Kemudian alau dicermati, dalam blangko akta cerai (Model A.III.3) pada kepala dan kaki aktanya tidak terdapat tanggal yang menujukkan tanggal pembuatan akta. Tanggal pembuatan akta justru “dimasukkan” ke dalam tubuh akta. Hal ini terlihat dengan adanya kata-kata “ini” dalam tubuh akta, yaitu : “bahwa pada hari “ini” ………….. tanggal ………………….” Format akta semacam ini menunjukkan bahwa secara formal akta cerai langsung dibuat pada saat itu juga, yaitu ketika sebuah perceraian terjadi.
Dengan demikian, dapat dikonklusikan bahwa tanggal pembuatan akta pasti selalu sama dengan tanggal isi akta, yaitu sama dengan tanggal terjadinya perceraian. Dengan perkataan lain, tanggal terjadinya perceraian adalah sama dengan tanggal dikeluarkannya akta cerai. Hal ini karena tanggal pembuatan akta cerai dimasukkan ke dalam tubuh akta, tidak ke dalam kepala atau kaki akta. Tegasnya, tanggal menjadi jandanya seorang perempuan dari aspek pendekatan ini dihitung sejak tanggal dikeluarkannya akta cerai.
3. Pendekatan Aspek Yuridis Formal
Yang dimaksud pendekatan dengan aspek yuridis formal ini adalah analisis suatu masalah dengan cara merujukkan kembali kepada peraturan perundang-undangan yang berlaku, baik yang berfungsi sebagai lex spesialis atau lex generalis. Lex spesialis ialah segala peraturan perundang-undangan yang ditetapkan memang diperuntukkan bagi lembaga peradilan agama. Sedangkan, lex generalis adalah segala peraturan perundang-undangan yang ditetapkan untuk semua lembaga peradilan di Indonesia, termasuk untuk Pengadilan Agama.[18]
Menurut Undang-undang Nomor 7 Tahun 1989 tentang Peradilan Agama, yakni sebagai lex spesialis, bahwa dalam perkara cerai talak, suatu perceraian dianggap terjadi terhitung sejak dikeluarkannya penetapan.

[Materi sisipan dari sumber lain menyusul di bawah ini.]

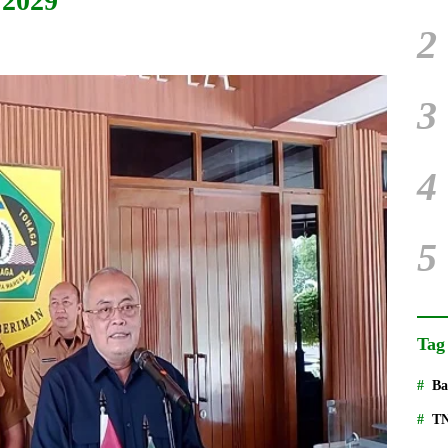
2029
2
3
4
5
Tag
Ba
T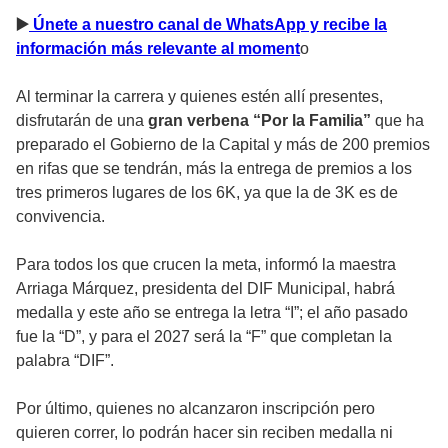
▶
️ Únete a nuestro canal de WhatsApp y recibe la
información más relevante al moment
o
Al terminar la carrera y quienes estén allí presentes,
disfrutarán de una
gran verbena “Por la Familia”
que ha
preparado el Gobierno de la Capital y más de 200 premios
en rifas que se tendrán, más la entrega de premios a los
tres primeros lugares de los 6K, ya que la de 3K es de
convivencia.
Para todos los que crucen la meta, informó la maestra
Arriaga Márquez, presidenta del DIF Municipal, habrá
medalla y este año se entrega la letra “I”; el año pasado
fue la “D”, y para el 2027 será la “F” que completan la
palabra “DIF”.
Por último, quienes no alcanzaron inscripción pero
quieren correr, lo podrán hacer sin reciben medalla ni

Hal ini sebagaimana diatur dalam pasal 71 ayat 2, bahwa hakim membuat penetapan yang isinya menyatakan bahwa perkawinan putus sejak ikrar talak diucapkan dan penetapan tersebut tidak dapat dimintakan banding atau kasasi.[19] Penetapan ini dikeluarkan setelah putusan sebelumnya telah memperoleh kekuatan hukum tetap. Yaitu, sebuah putusan yang menetapkan bahwa permohonan untuk mengadakan sidang guna menyaksikan ikrar talak dikabulkan (pasal 70 ayat 1).[20]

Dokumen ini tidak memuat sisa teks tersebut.